● **How to complete this task**: The following data has a line with "0 0 0 0 .09" and a line with "M755 449 756". Write out exactly those lines and all the lines between them.

● **Material to process**:
===============
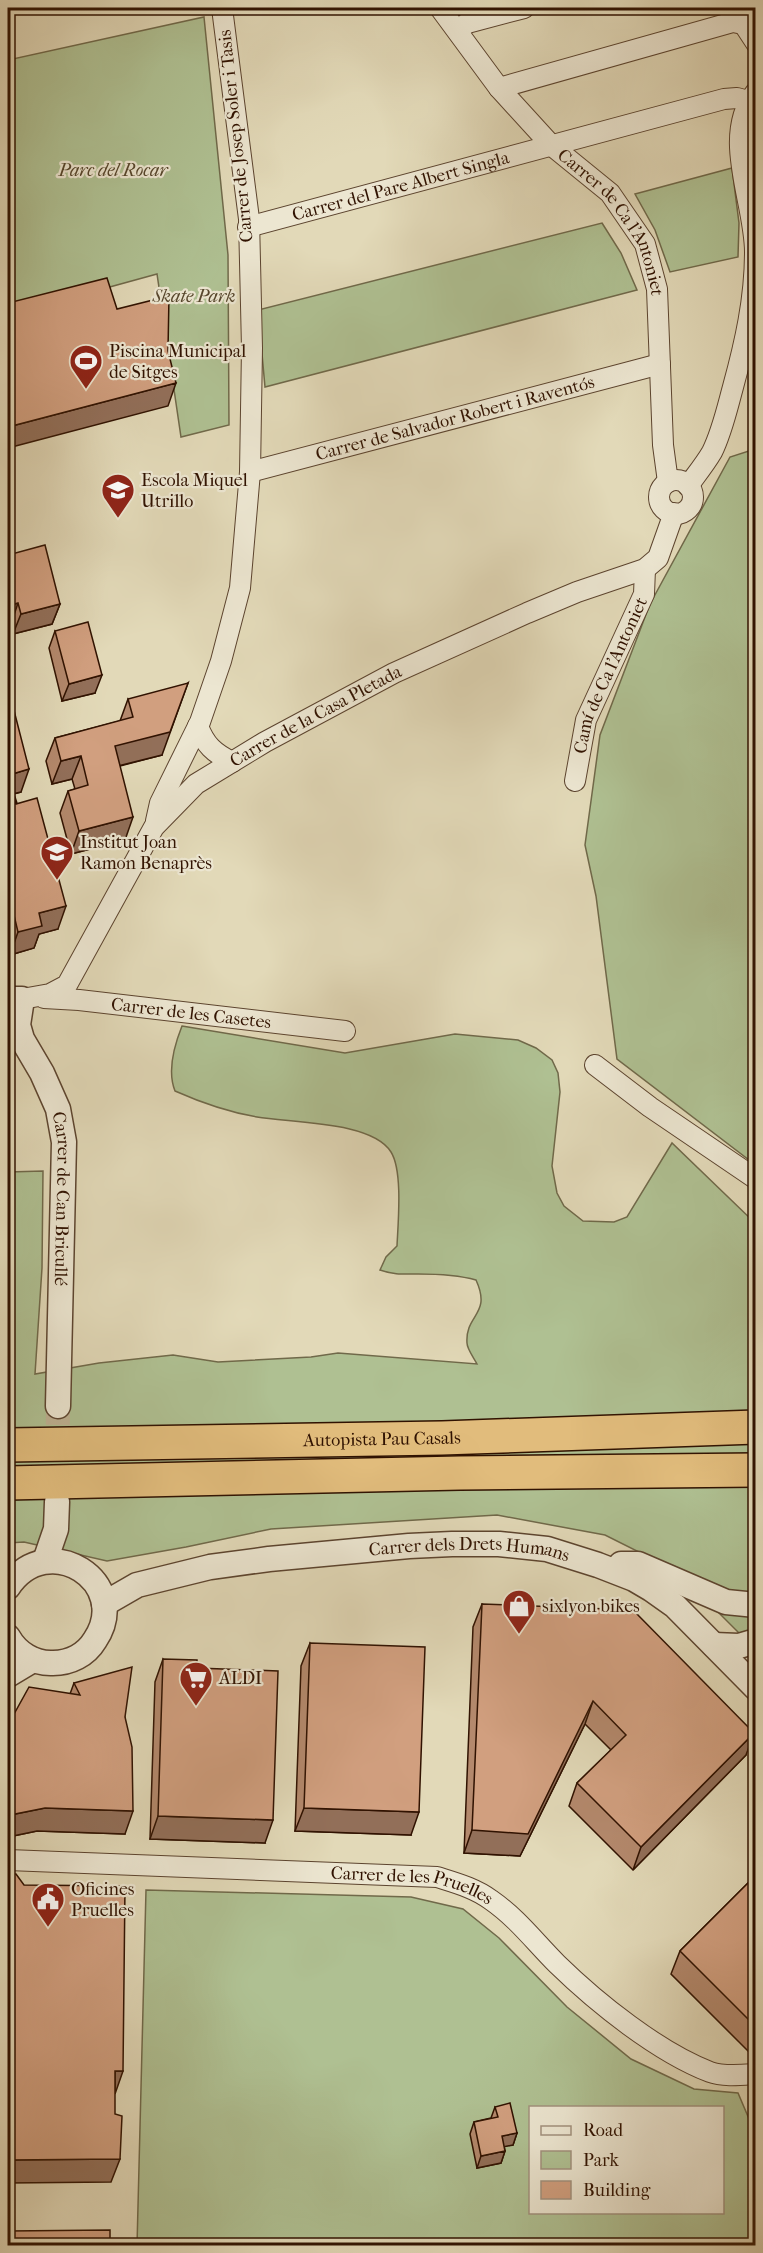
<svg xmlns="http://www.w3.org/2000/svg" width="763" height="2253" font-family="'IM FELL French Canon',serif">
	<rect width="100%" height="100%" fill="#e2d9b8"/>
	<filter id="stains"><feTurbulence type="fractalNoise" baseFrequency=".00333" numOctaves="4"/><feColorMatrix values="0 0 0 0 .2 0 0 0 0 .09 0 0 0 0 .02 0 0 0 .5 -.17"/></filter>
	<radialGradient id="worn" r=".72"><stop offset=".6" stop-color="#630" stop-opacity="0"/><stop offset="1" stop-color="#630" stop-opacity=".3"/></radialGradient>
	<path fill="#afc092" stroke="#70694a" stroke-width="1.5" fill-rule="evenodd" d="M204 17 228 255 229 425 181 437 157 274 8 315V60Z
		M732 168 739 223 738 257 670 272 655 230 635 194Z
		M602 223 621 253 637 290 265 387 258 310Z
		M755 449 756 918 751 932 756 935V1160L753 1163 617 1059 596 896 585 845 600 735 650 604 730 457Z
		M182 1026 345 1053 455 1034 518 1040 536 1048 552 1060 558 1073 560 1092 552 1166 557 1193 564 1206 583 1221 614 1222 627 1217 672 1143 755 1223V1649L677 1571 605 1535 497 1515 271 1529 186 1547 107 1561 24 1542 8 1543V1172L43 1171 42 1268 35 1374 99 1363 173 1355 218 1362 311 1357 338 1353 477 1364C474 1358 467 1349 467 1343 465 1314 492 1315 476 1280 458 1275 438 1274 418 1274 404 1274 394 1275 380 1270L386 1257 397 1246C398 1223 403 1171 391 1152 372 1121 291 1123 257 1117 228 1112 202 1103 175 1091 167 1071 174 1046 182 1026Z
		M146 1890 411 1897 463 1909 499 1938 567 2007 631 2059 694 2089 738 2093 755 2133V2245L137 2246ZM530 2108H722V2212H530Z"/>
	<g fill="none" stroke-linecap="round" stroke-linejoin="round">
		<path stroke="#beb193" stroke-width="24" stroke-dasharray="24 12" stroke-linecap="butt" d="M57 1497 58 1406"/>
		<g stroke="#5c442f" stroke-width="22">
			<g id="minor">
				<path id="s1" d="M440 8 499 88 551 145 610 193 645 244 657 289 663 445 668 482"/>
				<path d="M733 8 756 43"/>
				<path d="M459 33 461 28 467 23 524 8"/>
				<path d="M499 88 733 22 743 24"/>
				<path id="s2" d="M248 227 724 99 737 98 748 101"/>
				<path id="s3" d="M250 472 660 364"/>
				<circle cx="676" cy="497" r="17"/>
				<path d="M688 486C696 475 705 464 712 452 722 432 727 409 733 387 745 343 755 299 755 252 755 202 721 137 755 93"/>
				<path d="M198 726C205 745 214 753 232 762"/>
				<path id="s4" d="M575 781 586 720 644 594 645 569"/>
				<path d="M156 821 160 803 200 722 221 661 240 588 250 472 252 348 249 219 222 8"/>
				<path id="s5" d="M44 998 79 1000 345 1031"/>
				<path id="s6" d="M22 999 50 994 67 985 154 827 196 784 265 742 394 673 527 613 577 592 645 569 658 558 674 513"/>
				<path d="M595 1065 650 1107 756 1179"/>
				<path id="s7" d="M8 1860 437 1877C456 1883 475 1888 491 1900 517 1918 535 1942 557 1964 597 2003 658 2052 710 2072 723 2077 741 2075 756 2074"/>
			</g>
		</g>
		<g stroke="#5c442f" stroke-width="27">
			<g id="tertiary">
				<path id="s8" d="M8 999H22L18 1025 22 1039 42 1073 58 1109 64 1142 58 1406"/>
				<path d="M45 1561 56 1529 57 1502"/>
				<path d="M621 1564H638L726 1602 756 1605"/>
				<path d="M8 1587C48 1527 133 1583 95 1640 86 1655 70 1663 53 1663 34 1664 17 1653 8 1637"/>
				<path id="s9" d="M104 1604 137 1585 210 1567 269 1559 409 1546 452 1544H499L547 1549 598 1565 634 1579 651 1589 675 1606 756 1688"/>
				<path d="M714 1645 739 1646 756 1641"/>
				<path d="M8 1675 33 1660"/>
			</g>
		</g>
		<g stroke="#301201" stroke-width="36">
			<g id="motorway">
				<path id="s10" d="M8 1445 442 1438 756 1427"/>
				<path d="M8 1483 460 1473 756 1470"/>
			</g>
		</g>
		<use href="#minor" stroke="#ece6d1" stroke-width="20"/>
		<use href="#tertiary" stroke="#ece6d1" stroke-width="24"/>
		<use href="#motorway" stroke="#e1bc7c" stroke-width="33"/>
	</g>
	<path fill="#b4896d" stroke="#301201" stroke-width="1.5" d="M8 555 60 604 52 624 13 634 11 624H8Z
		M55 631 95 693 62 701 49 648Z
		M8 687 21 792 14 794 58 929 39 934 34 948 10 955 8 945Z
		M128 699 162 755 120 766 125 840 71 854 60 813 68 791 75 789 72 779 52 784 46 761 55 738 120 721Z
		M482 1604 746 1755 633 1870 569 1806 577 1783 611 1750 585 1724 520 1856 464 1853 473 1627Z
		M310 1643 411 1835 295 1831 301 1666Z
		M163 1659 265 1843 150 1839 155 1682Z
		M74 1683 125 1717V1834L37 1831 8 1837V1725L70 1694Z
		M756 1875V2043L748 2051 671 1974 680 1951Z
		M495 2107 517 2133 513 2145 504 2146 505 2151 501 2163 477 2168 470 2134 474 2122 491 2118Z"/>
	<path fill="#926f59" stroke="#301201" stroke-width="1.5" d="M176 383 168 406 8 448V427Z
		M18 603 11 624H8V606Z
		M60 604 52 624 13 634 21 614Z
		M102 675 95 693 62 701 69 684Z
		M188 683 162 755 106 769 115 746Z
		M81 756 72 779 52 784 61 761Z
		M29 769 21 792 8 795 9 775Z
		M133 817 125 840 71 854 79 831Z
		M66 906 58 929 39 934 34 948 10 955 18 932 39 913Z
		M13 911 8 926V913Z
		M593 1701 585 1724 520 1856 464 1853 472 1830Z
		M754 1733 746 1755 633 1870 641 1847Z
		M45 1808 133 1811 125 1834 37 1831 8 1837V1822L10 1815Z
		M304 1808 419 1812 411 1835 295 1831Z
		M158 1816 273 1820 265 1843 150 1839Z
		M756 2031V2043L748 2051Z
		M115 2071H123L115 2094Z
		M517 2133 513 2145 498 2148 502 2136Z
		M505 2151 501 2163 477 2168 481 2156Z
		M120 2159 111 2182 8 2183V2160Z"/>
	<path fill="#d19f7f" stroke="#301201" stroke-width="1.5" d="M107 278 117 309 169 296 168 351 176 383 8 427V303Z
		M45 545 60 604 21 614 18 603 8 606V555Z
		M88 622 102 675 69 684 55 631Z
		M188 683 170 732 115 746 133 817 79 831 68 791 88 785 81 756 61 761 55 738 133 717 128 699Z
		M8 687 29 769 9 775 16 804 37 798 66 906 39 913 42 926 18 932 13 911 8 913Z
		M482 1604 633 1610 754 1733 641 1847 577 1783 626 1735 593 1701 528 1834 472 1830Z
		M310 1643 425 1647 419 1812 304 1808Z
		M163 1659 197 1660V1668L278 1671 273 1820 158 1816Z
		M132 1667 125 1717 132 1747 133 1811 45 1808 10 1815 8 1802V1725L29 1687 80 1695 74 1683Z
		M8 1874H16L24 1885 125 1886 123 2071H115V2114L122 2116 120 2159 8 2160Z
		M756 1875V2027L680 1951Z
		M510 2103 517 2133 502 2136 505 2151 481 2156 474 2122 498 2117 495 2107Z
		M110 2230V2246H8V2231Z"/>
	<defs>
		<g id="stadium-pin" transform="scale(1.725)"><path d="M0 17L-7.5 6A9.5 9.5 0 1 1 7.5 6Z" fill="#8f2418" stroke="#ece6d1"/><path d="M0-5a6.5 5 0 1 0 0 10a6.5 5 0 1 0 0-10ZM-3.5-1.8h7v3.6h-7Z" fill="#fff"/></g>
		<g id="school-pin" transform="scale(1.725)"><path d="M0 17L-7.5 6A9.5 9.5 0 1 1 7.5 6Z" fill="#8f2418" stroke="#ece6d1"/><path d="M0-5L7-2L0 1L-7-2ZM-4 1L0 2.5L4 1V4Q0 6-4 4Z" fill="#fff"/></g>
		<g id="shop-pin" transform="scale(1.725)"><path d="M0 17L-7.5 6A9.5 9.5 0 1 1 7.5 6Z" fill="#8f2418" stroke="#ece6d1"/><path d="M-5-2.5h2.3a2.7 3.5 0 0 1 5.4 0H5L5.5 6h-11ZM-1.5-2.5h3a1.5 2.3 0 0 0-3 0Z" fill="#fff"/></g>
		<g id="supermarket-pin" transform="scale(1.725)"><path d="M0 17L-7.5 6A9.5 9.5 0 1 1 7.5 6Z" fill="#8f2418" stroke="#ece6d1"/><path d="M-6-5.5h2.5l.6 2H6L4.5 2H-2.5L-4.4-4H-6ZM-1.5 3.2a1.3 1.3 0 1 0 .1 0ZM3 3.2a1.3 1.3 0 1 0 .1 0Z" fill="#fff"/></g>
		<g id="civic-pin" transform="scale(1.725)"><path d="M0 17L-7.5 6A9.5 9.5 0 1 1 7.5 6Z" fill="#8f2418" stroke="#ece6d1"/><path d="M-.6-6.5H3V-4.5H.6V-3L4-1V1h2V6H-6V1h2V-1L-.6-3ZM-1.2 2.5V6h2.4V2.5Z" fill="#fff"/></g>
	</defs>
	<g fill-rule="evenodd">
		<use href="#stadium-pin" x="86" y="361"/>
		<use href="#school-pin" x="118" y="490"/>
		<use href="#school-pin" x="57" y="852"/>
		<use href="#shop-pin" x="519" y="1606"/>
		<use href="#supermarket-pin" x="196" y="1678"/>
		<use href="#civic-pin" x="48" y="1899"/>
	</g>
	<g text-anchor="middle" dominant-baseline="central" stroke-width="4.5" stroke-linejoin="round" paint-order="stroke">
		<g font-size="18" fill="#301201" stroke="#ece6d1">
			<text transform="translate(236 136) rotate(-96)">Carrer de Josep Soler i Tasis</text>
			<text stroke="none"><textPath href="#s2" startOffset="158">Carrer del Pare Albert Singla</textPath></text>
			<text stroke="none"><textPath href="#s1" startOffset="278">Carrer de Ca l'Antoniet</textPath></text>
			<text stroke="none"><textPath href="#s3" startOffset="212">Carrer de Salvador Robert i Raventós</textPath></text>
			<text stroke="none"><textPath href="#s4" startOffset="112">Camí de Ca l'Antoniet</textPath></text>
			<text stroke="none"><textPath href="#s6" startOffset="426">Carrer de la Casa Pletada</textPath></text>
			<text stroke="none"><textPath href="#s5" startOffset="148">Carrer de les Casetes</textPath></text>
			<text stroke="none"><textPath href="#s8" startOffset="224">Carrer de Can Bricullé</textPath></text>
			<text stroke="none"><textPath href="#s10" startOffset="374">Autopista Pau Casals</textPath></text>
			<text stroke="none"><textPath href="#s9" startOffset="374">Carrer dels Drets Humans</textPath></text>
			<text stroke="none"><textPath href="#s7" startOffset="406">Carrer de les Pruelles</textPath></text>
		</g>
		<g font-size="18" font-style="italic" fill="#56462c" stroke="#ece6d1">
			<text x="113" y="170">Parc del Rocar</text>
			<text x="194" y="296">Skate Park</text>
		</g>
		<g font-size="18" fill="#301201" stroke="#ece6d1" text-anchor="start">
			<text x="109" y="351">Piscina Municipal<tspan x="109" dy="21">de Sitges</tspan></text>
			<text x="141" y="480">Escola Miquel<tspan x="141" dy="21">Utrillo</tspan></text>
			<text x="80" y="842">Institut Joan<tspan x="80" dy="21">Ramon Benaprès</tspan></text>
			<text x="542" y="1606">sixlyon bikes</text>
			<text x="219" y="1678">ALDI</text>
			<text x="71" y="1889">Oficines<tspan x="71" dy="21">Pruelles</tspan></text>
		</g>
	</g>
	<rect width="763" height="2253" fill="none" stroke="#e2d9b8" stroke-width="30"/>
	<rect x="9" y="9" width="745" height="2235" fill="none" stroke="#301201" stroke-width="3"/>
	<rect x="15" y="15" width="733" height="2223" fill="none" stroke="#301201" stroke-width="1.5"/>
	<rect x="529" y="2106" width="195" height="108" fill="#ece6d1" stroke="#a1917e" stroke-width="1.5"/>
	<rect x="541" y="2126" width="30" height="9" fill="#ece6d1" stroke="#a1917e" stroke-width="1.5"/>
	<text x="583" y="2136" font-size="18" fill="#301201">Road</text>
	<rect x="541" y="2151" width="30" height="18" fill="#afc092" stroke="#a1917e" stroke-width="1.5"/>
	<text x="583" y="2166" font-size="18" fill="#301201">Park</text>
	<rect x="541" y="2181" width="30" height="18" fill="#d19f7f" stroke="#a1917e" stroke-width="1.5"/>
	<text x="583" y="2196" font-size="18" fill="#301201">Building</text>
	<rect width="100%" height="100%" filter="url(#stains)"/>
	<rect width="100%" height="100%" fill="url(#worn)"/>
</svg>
===============
● **Exercise result**:
	<filter id="stains"><feTurbulence type="fractalNoise" baseFrequency=".00333" numOctaves="4"/><feColorMatrix values="0 0 0 0 .2 0 0 0 0 .09 0 0 0 0 .02 0 0 0 .5 -.17"/></filter>
	<radialGradient id="worn" r=".72"><stop offset=".6" stop-color="#630" stop-opacity="0"/><stop offset="1" stop-color="#630" stop-opacity=".3"/></radialGradient>
	<path fill="#afc092" stroke="#70694a" stroke-width="1.5" fill-rule="evenodd" d="M204 17 228 255 229 425 181 437 157 274 8 315V60Z
		M732 168 739 223 738 257 670 272 655 230 635 194Z
		M602 223 621 253 637 290 265 387 258 310Z
		M755 449 756 918 751 932 756 935V1160L753 1163 617 1059 596 896 585 845 600 735 650 604 730 457Z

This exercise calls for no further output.